◆ Assignment
Reproduce word for word the passage of the Singularity container discussion, starting with "into where you'd" and going on through "Excellent. Thanks, Susie!".

◆ Extract provided
To put files in the container, use ${SINGULARITY_ROOTFS}.
E.g. to put files to container's /usr/local, put it to ${SINGULARITY_ROOTFS}/usr/local
The user has the same permission level inside the container as they are outside. Therefore within the container, users are not able to escalate their privileges if they were not sudo outside.
$ singularity pull --name orca.simg shub://suujia/orca:latest
$ singularity shell --overlay overlay.img orca.simg
Singularity orca.simg:~> java --version
java 9.0.4
Java(TM) SE Runtime Environment (build 9.0.4+11)
Singularity orca.simg:~> brew install nextflow
It is much easier to test singularity hub through making a docker build on dockerhub. Dockerhub runs the full file and tells you which point of the file produces the errors, whereas singularityhub exits the build as soon as it comes upon one error, therefor only ever producing one error message. It takes much longer to debug this way.
Here's the progress so far for singularityhub. This build has around 300 tools, takes a long time to build but I'm still slowly adding tools to it. I removed the biggest tools to speed up the builds and will add it back later, as well as simplify and clean it up. (Also I will change linuxbrew/.linuxbrew writable actually) https://www.singularity-hub.org/containers/3905
Just need to run
That's excellent progress! Thanks, Susie. Can you try making a version of https://github.com/bcgsc/orca/blob/master/scripts/orca that uses Singularity rather than Docker?
Once you're happy with the image, we'll need to move it from shub://suujia/orca
to shub://bcgsc/orca
.
Brendan fixed some of the permissions and we ended up getting singularity fully on the orca servers fully. It is on permissions 777 because the shub was installing as linuxbrew user and not linuxbrew group. And we can use sudo commands at all for singularity therefore we can't change the identity of user to linuxbrew user to perform the brew install (and we removed the sudo brew install alias). However, the individuals are only modifying/installing things in their own overlay, in their own home directory, which should not be a problem giving the image permissions 777. (You can double check).
All the tools installed in the big singularity image works. Just need to do a:
singularity pull shub://bcgsc/orca (add @___COMMIT ID________)
into where you'd like the base image to be stored. The thing about singularity hub is that every rebuild overrides the previous, unless you freeze it (similar to tagging it). You can ensure you get that version, even if its same branch, by adding a commit id to the pull.
Oh the current singularity login script doesn't include the bind (for group folders) that Brendan wanted to add, too.
Let me know if you had any more questions or need help, I will be on github :)
Excellent. Thanks, Susie!
The current build on Singularity Hub says that it has been running since Tue Aug 28 (one full week). So I'm guessing that something is not quite right there. I'd prefer to build the image on Singularity Hub (or a hosted service), but if that's not possible, we can build it locally and upload the image. See https://www.singularity-hub.org/collections/1223
shub:bcgsc/orca shub:suujia/orca
Not sure how to trigger a rebuild for the bcgsc/orca shub. The error message I got with a build on suujia/orca shub was:
I think I'll start with getting it to build locally first and updating singularity file to align with orca dockerfile.

◆ Study material
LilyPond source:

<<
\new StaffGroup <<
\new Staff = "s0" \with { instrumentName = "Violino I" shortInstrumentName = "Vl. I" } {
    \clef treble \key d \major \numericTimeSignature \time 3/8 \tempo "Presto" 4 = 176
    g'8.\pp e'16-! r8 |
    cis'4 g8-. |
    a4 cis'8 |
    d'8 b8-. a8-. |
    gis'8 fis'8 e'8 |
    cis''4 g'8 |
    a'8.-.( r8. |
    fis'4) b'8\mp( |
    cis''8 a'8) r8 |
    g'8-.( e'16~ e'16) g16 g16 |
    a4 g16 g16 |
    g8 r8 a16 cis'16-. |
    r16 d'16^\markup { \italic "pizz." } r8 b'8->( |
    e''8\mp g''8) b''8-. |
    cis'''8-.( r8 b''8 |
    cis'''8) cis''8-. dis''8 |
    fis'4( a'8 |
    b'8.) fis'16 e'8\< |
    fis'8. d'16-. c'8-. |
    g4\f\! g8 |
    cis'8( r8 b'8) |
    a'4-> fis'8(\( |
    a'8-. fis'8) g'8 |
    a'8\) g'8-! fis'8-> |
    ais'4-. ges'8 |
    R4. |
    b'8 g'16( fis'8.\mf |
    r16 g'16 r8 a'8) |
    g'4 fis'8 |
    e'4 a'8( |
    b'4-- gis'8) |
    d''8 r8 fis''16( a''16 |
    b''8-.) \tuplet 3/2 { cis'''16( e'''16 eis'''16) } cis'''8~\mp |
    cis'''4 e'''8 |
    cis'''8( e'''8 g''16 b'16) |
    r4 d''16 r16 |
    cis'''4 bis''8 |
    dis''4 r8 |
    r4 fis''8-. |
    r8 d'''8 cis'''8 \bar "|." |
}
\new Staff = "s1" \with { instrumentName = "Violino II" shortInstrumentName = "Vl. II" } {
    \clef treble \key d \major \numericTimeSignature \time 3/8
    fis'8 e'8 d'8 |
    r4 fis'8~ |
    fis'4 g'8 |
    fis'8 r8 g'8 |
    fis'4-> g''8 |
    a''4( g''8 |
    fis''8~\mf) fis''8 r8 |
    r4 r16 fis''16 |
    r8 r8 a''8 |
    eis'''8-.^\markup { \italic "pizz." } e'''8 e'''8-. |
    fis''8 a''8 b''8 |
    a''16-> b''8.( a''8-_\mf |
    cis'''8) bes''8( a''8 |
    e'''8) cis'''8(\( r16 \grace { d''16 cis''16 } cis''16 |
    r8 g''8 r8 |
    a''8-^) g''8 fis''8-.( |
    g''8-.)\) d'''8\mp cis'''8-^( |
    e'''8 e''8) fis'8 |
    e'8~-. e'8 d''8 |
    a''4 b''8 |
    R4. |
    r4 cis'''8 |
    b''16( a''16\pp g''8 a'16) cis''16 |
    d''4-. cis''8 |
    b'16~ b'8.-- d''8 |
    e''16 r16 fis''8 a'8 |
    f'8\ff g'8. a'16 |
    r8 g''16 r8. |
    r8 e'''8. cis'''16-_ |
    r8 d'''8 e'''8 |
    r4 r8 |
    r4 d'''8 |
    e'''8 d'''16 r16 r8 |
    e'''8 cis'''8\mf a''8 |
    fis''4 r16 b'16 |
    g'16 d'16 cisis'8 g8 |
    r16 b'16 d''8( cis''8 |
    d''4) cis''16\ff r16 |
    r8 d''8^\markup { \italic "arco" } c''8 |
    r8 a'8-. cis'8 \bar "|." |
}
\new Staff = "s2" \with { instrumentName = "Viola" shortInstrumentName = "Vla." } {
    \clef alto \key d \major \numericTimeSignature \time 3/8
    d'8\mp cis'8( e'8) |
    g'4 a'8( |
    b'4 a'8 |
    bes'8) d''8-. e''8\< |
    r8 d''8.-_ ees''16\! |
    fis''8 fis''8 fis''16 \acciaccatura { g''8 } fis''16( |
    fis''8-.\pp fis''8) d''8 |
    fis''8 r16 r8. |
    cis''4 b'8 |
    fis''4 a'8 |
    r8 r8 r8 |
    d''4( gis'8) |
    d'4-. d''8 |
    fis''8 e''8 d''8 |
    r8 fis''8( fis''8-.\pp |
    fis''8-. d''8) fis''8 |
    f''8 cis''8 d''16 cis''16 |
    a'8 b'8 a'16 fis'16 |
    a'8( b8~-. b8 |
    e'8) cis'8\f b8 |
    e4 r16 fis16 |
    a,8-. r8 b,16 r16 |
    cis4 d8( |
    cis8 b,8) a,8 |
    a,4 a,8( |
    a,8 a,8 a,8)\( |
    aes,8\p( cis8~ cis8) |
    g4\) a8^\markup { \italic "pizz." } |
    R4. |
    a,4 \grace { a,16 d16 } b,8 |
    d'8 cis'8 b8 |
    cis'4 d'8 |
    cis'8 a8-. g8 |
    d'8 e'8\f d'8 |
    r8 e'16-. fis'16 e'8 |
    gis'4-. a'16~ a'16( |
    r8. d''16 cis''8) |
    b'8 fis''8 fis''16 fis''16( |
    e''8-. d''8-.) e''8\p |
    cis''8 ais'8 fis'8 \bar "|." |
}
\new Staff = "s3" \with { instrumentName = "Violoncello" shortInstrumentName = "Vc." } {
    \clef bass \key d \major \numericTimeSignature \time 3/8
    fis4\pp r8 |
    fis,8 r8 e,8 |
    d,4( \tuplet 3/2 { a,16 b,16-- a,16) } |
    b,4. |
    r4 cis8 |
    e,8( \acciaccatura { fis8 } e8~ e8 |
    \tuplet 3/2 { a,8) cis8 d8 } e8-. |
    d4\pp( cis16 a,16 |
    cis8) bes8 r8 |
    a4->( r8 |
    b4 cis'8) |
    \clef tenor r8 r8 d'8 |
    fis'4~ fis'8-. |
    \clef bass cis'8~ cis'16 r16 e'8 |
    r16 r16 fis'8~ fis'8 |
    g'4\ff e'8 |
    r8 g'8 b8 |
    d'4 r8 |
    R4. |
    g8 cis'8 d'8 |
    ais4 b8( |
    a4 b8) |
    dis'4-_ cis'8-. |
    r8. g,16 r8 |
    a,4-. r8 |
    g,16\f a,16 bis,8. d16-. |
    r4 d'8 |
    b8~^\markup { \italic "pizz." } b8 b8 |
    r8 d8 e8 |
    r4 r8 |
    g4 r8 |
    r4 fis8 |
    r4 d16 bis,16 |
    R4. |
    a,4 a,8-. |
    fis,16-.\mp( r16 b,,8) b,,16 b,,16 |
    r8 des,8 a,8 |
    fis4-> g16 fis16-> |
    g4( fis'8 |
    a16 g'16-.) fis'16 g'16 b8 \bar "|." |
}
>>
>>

◆ Answer to this problem
into where you'd like the base image to be stored. The thing about singularity hub is that every rebuild overrides the previous, unless you freeze it (similar to tagging it). You can ensure you get that version, even if its same branch, by adding a commit id to the pull.
Oh the current singularity login script doesn't include the bind (for group folders) that Brendan wanted to add, too.
Let me know if you had any more questions or need help, I will be on github :)
Excellent. Thanks, Susie!